> _Exercise aim_: Pull out every line from the rows below that contains the word "What".

> _Data section_:
..........

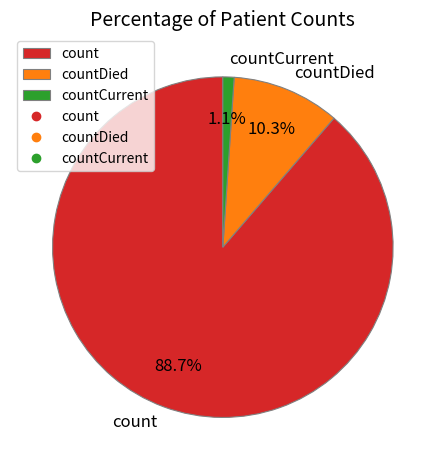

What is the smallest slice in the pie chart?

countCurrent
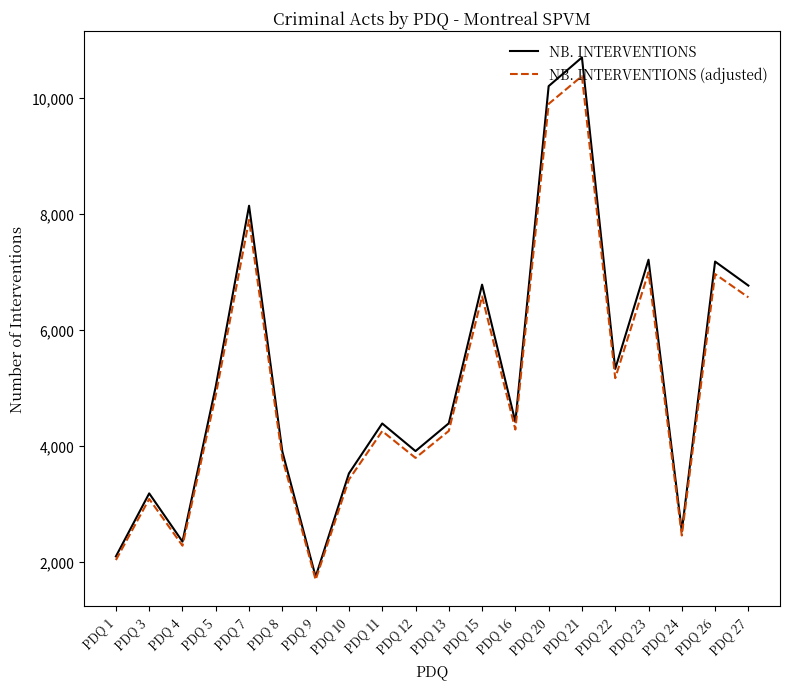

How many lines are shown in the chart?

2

..........

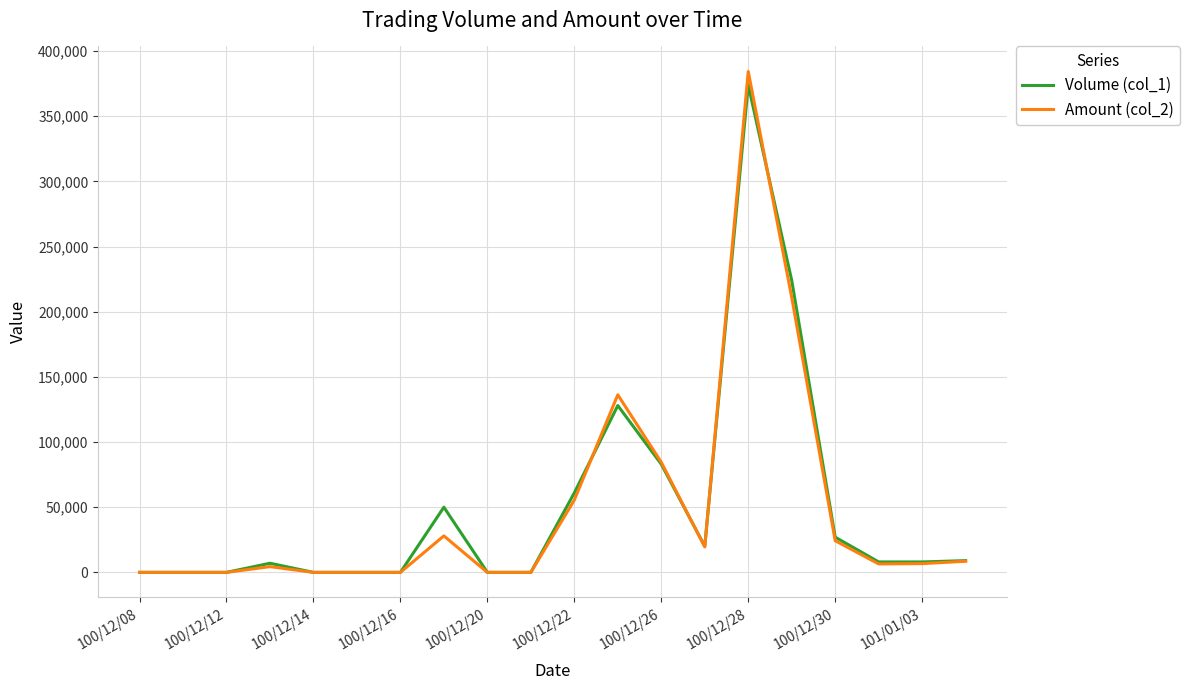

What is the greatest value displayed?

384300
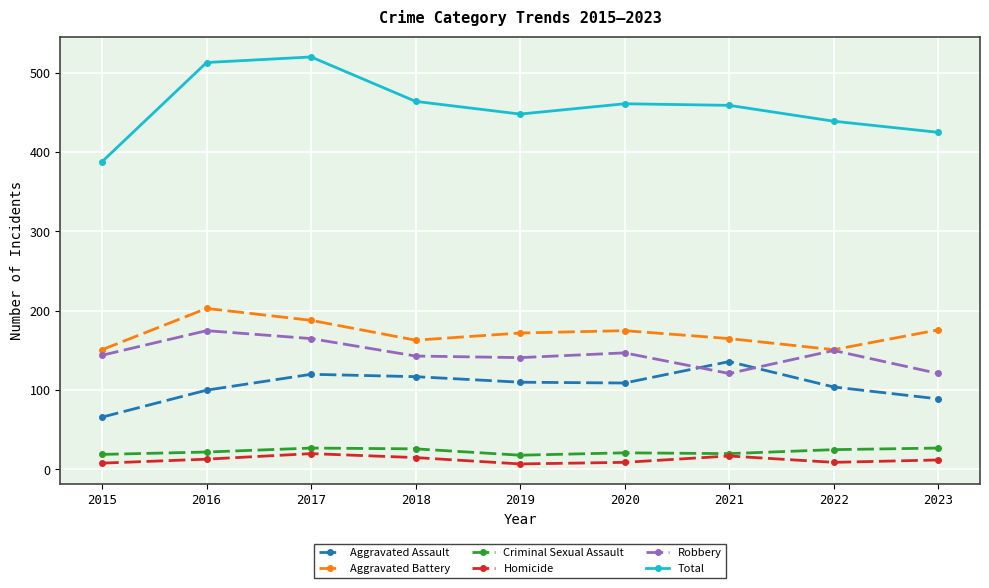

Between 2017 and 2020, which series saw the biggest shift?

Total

..........

> _Solution for this task_:
What is the smallest slice in the pie chart?
What is the greatest value displayed?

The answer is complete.